§ **Input data**
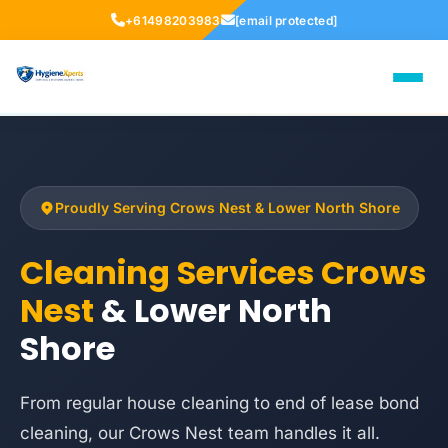
+61498203983
[email protected]
Proudly Serving Crows Nest & Lower North Shore
Cleaning Services Crows
Nest
& Lower North
Shore
From regular house cleaning to end of lease bond
cleaning, our Crows Nest team handles it all.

§ **Work request**
Check each line of the listing above for the word "Crows". Then state how many lines have it, and nothing further.

§ **Answer space**
3